First impressions were that this was more gastrowinebar than gastropub. From the smattering of posh ingredients on the menu to the finish on the building, this wasn’t a Yorkshire pudding and gravy joint. There were coloured lights, a riot of wallpapers, and lampshades the size of paddling pools. It’s big, and that night it was busy.

The friends had ordered a bottle of Italian Pinot Grigio/Chardonnay, from Ciu Ciu Tabaldo (€26) and settled themselves in comfy leather armchairs around the back. I decided to try two starters. One friend did the same and the third decided to go main-only.

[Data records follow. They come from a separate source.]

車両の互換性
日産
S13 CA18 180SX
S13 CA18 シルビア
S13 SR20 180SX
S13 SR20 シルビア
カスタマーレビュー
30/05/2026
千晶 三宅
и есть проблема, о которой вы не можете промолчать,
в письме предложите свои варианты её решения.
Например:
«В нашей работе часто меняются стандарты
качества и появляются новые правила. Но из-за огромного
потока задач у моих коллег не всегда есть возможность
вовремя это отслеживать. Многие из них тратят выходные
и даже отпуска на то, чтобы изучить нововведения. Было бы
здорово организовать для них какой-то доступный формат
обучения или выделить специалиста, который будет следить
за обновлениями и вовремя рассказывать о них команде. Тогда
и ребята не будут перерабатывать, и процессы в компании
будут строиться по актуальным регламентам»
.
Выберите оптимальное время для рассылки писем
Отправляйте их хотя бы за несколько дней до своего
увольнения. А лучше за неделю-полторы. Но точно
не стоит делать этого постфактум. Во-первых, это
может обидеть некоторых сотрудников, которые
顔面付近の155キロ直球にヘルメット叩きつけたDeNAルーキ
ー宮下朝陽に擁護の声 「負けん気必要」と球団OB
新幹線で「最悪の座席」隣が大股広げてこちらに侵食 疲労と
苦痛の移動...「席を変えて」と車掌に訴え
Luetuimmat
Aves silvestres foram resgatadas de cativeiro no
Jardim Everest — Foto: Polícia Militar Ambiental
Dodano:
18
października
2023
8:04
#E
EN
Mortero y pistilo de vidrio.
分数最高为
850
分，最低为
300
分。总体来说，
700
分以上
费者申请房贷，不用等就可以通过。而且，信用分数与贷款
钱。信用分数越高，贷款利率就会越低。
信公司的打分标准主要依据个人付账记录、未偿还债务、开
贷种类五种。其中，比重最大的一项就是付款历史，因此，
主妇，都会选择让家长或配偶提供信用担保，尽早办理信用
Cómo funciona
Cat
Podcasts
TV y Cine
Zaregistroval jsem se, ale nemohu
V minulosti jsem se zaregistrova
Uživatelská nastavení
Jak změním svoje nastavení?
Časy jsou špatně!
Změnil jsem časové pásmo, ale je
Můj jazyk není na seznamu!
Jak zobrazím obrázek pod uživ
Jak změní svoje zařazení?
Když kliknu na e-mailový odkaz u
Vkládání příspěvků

We had barely sipped our wine and started to compare washing-machine use on holiday – “Remember when we used to read a book every day on holiday? Now we put on a wash every day” – when the food arrived. This was fast and friendly service. My tian of smoked trout (€8.95) looked good, with celeriac remoulade, one of my favourite salads, tomato salsa underneath, and the fish at the bottom. All good ingredients competently prepared, but too fridge-chilly for the flavours to be as bright as they could have been. My friend’s goats’ cheese rolls (€7.95) were tasty – crispy outside and warm and fluffy inside.

The main came in the shape of pan-fried sea bass on an asparagus risotto (€18.95), and was good. The fish was fresh and the risotto was delicious, with chopped up spears that had retained their colour and flavour.

My organic Burren beef carpaccio (€8.95) got kudos for good ingredients, but lacked real kick. A lemon wedge or good balsamic dressing would have made all the difference. The pasta of the day starter portion (€8.95), a wild mushroom and cream dish, was bland. One specimen looked wild while the rest looked and tasted like very tame mushrooms.

As we looked at the dessert menu we spotted a €4.95 mini fish and chips portion listed under bar food that we wouldn’t have minded trying, had we seen it earlier.

Two desserts were ordered, a strawberry chiboust (€5.95), consisting of a disc of thin shortbread, cream and some fresh strawberries. The chocolate special (€5.95) was a mousse and chocolate sponge that was nice, but looked “like something you’d buy in MS”.

Outside, the red poles were showing off their lighting display, while the empty building next door to the restaurant remained in darkness. The event nights will bring the crowds to this hub – to Ely, and to Riva and a branch of Milano. Dinner for three with a bottle of wine came to €91.65.